Tu sei uno delle poche persone o delle sole persone al mondo che può davvero dire di aver ucciso il suo eroe d'infanzia. Com'è stata quell'esperienza, mentre la stavi vivendo?
MOORE : E' stata difficile, e avevo molta voglia di farla. È stata una cosa davvero strana. Volevo davvero realizzare quella storia. Volevo davvero scrivere la scena della morte del Capitano Kirk. Volevo davvero che fosse nel film. Mi ricordo che stavo scrivendo la scena con Brannon [Braga] che era il mio partner di scrittura, a quel tempo. Quando dissi, “E Kirk muore,” piansi. Fu molto emozionante e molto strano, sia nel momento stesso che lungo tutto il processo. Rimarrei sempre colpito leggendo sul copione cosa avevo appena fatto e in cosa ci stavamo addentrando e per il fatto che fosse il mio eroe d'infanzia e stavo scrivendo la sua morte.
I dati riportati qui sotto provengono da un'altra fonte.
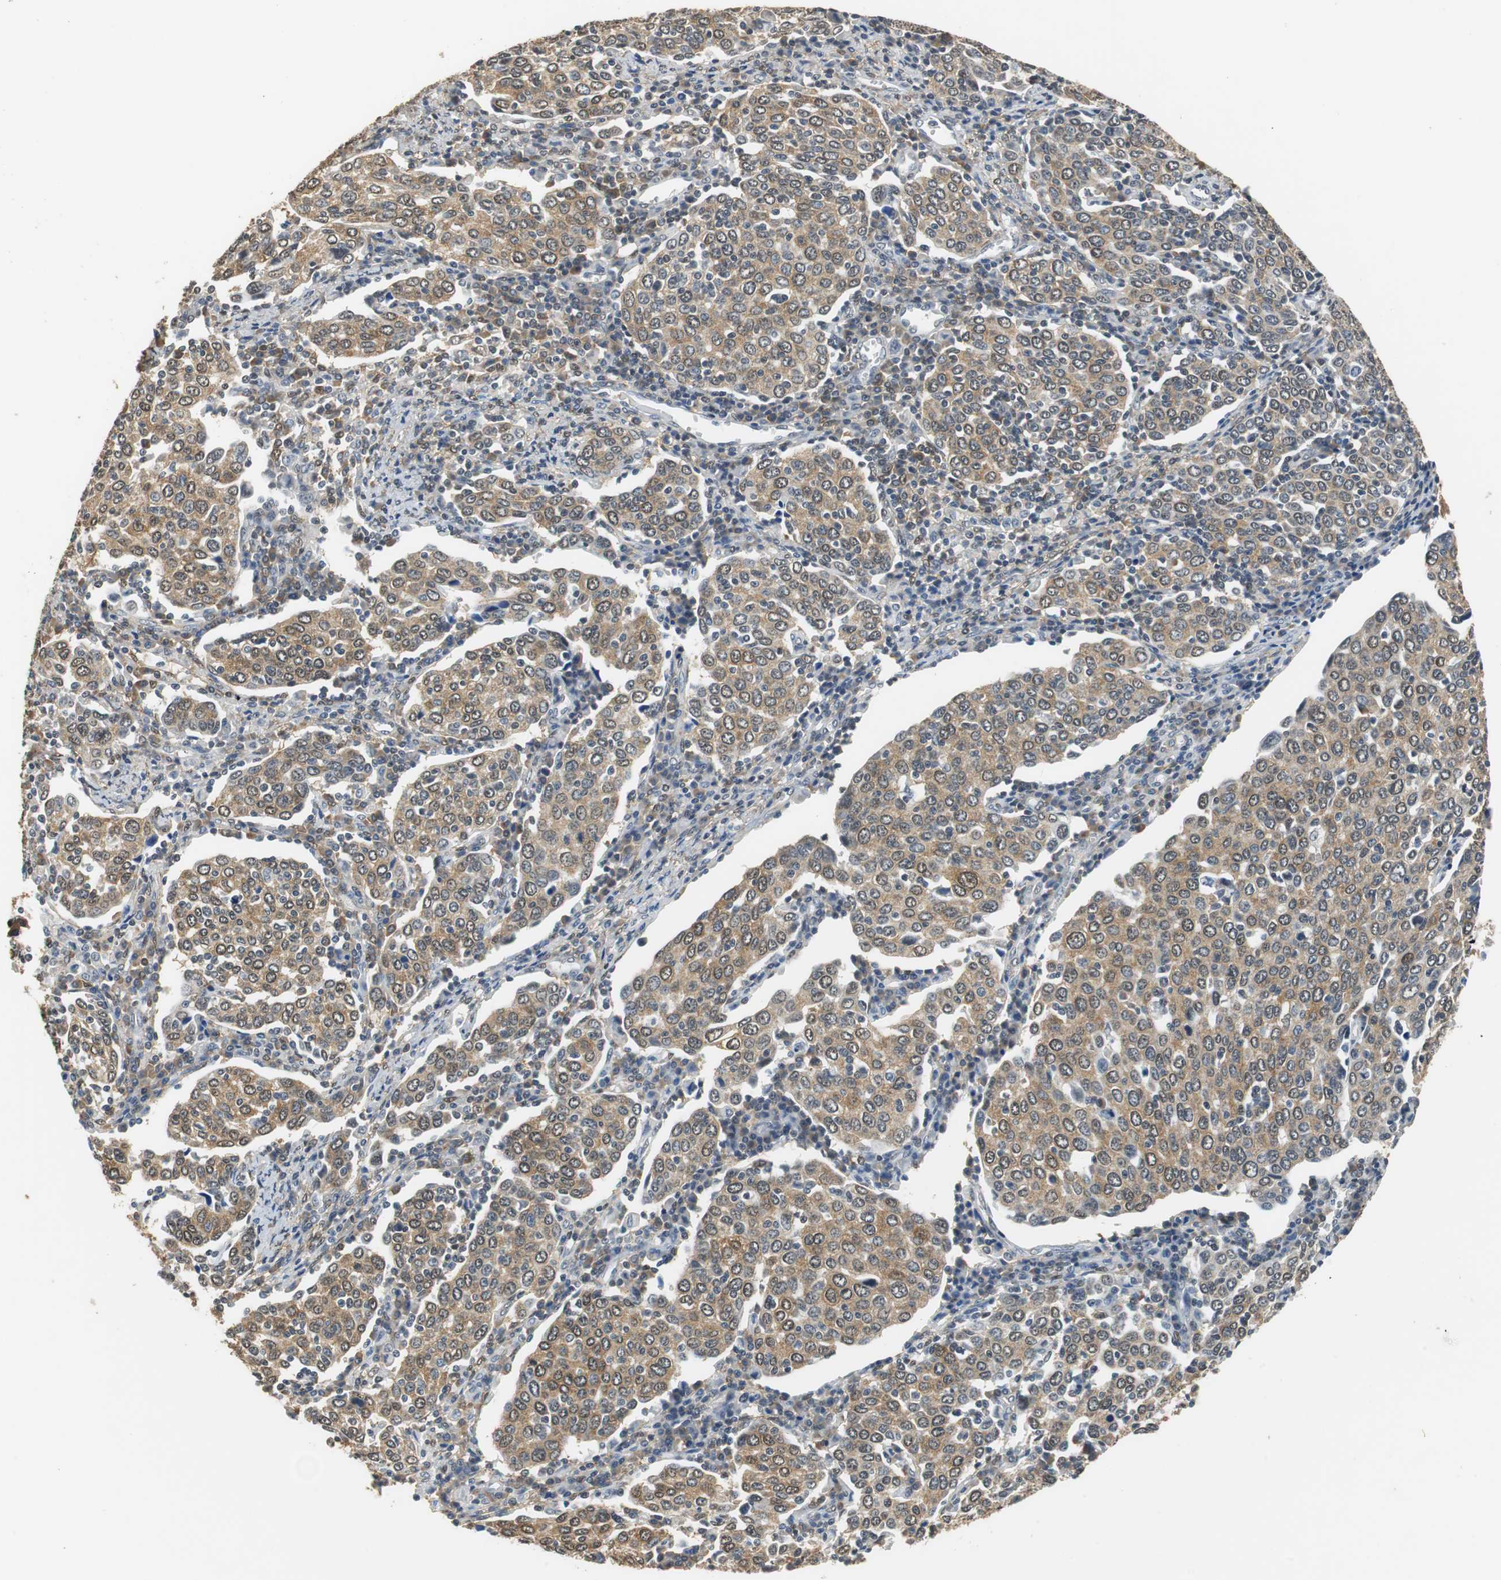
{"staining": {"intensity": "moderate", "quantity": ">75%", "location": "cytoplasmic/membranous,nuclear"}, "tissue": "cervical cancer", "cell_type": "Tumor cells", "image_type": "cancer", "snomed": [{"axis": "morphology", "description": "Squamous cell carcinoma, NOS"}, {"axis": "topography", "description": "Cervix"}], "caption": "There is medium levels of moderate cytoplasmic/membranous and nuclear staining in tumor cells of cervical squamous cell carcinoma, as demonstrated by immunohistochemical staining (brown color).", "gene": "UBQLN2", "patient": {"sex": "female", "age": 40}}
Persino poi, non sapevo bene che farmene. Ero mistificato dal motivo per cui lo stavo facendo, dal perché ero così motivato a farlo, e dal perché aveva così tanto effetto su di me. Non so ancora cosa significhi. É una strana e singolare esperienza. Non conosco nemmeno nessuno con cui parlarne perché non conosco nessuno che abbia avuto un'esperienza simile.
Quando senti una statistica come quella nel film, che sia per il successo che per il fallimento, è tutta sulle spalle dello showrunner, ti preoccupa? Sei preoccupato riguardo all'occupare una posizione in cui potresti essere fatto fuori, o lo ami tanto oggi quanto quando hai cominciato?
MOORE : Lo amo tanto ora, se non di più, di quando ho cominciato. Quando sentii di quella statistica nel film, ne fui colto alla sprovvista. Ero tipo, “Non ne ho mai sentito parlare prima. È vero?” Spero che l'abbia solo inventata. Mi piacerebbe pensare che non fosse vero.